START The input

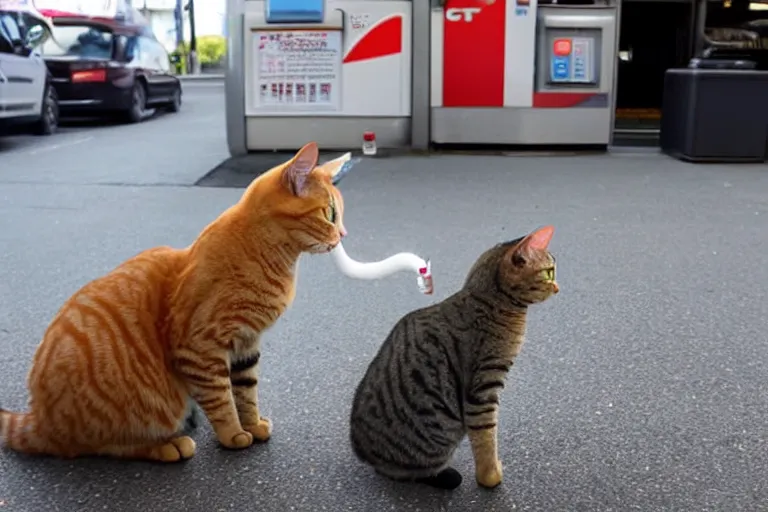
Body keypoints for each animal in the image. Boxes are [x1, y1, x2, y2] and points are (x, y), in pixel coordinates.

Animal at [0, 141, 348, 464]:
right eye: (330, 214)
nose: (343, 234)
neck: (270, 257)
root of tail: (38, 420)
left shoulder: (246, 343)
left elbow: (246, 390)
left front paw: (251, 423)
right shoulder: (200, 348)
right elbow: (221, 398)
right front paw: (233, 434)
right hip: (122, 420)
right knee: (99, 446)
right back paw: (168, 445)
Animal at [348, 227, 560, 488]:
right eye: (549, 272)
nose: (558, 287)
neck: (489, 300)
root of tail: (362, 453)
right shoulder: (482, 390)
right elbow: (486, 439)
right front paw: (491, 477)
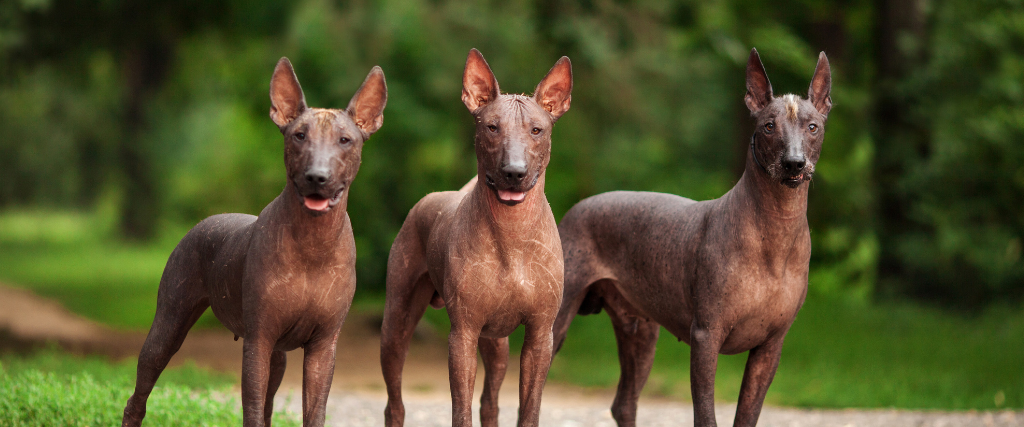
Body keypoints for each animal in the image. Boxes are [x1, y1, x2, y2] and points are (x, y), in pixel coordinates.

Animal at [121, 57, 385, 425]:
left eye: (345, 140)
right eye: (299, 135)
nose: (317, 177)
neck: (313, 243)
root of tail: (205, 221)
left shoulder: (323, 347)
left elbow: (312, 413)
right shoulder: (258, 341)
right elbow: (253, 412)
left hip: (278, 357)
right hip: (168, 327)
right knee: (138, 396)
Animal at [378, 49, 573, 425]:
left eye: (537, 130)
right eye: (491, 127)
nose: (514, 172)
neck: (512, 234)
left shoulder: (540, 336)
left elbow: (529, 409)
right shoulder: (463, 335)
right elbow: (461, 410)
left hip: (496, 345)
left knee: (490, 402)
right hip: (396, 324)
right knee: (394, 403)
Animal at [552, 48, 831, 425]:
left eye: (812, 127)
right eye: (769, 126)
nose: (794, 163)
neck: (774, 231)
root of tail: (575, 209)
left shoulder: (770, 347)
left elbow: (747, 416)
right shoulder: (705, 339)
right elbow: (706, 415)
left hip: (640, 332)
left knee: (623, 403)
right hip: (554, 326)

END The input

> [What is being asked]
Set every record down exactly, omitting pictures.

> [Response box]
Body keypoints for each animal in the image. Boxes are [x1, y1, x2, y2] and points are (x, y), in pixel coordinates.

Animal at [0, 141, 348, 464]:
right eye: (330, 214)
nose: (343, 234)
neck: (270, 257)
root of tail: (38, 420)
left shoulder: (246, 343)
left elbow: (246, 390)
left front paw: (251, 423)
right shoulder: (200, 348)
right elbow: (221, 398)
right front paw: (233, 434)
right hip: (122, 420)
right knee: (99, 446)
right back paw: (168, 445)
Animal at [348, 227, 560, 488]:
right eye: (549, 272)
nose: (558, 287)
neck: (489, 300)
root of tail: (362, 453)
right shoulder: (482, 390)
right elbow: (486, 439)
right front paw: (491, 477)
Body keypoints for each animal in the image. Boxes are [x1, y1, x2, y2] and points are (x, y), in pixel coordinates.

Animal at [121, 57, 385, 425]:
left eye: (345, 140)
right eye: (299, 135)
nose: (317, 177)
neck: (313, 243)
root of tail: (205, 221)
left shoulder: (323, 347)
left elbow: (312, 413)
right shoulder: (258, 341)
right elbow: (253, 412)
left hip: (278, 357)
right hip: (168, 327)
right knee: (138, 396)
Animal at [378, 49, 573, 425]:
left eye: (537, 130)
right eye: (491, 127)
nose: (514, 172)
neck: (512, 234)
left shoulder: (540, 336)
left elbow: (529, 409)
right shoulder: (463, 335)
right elbow: (461, 410)
left hip: (496, 345)
left knee: (490, 402)
right hip: (396, 324)
right knee: (394, 403)
Animal at [552, 48, 831, 425]:
left eye: (812, 127)
right eye: (769, 126)
nose: (794, 163)
neck: (774, 231)
root of tail: (575, 209)
left shoulder: (770, 347)
left elbow: (747, 416)
right shoulder: (705, 339)
right elbow: (706, 415)
left hip: (640, 332)
left knee: (623, 403)
right hip: (554, 326)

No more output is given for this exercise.